All too often there is no investigation or just a cursory inquiry into a killing.

In an effort to put a spotlight on violence against journalists - after campaigning by journalists' unions - the United Nations made 2 November the Day to End Impunity.

A candlelight vigil in Malta in tribute to late journalist Daphne Caruana Galizia.

A candlelight vigil in Malta in tribute to late journalist Daphne Caruana Galizia. Photo: AFP / FILE

But the International Journalists' Federation, which represents about 600,000 journalists around the world, says little has changed.

"The levels of violence around the world make a mockery of the high minded initiatives, such as the UN Day to End Impunity. As long as they are not acted upon by holding accountable those who commit these crimes there will remain an open season on journalists and media professionals," says the IFJ's president Philippe Leruth.

In our own region, the Asia-Pacific, the situation is dire. In the past decade 237 journalists have been killed and only 17 cases, or 7 percent, have been resolved. Today the IJF starts a three-week campaign to end impunity.

The campaign is timed to end on 23 November, the eighth anniversary of the worst attack on journalists in the region.
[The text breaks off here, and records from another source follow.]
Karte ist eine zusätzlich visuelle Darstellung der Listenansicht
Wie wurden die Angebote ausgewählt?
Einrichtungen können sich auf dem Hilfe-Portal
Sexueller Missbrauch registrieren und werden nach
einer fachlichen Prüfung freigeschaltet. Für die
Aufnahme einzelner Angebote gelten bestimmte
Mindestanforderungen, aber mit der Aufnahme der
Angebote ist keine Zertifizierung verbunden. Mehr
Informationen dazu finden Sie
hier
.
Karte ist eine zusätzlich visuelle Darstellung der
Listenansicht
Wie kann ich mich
In the Maguindanao massacre in the Philippines 32 journalists were killed and no one has been held responsible.

While murders get most publicity there are also multiple physical attacks on journalists and few of them are ever investigated or the attackers ever charged.

Journalists' safety was a key issue discussed at a journalists workshop in Port Vila, Vanuatu, last week. I attended the IFJ workshop as the representative of E tū, the union which represents journalists in New Zealand.

The workshop brought together journalists from Fiji, Vanuatu, New Caledonia and Papua New Guinea. Safety remains a serious concern in many Pacific Island states and the Port Vila meeting committed to running a series of campaigns in the Pacific to promote media freedom, journalists' safety and to end sexual harassment and violence against women journalists.

Why should we worry? Firstly, journalists, like anyone, should be free to go to work free from fear of attack. Protecting journalists has a wider benefit for society.

A free media, and therefore democracy, cannot flourish if journalists work in fear. If citizens want to know what is happening in their communities and if they want the the powerful held to account then journalists need protection.

That will not happen until authorities take journalists' safety seriously and bring to justice those who attack and kill journalists. While this culture of impunity is tolerated journalists, journalism, democracy and good governance all remain under threat.

* Brent Edwards is the journalists' representative at E tū.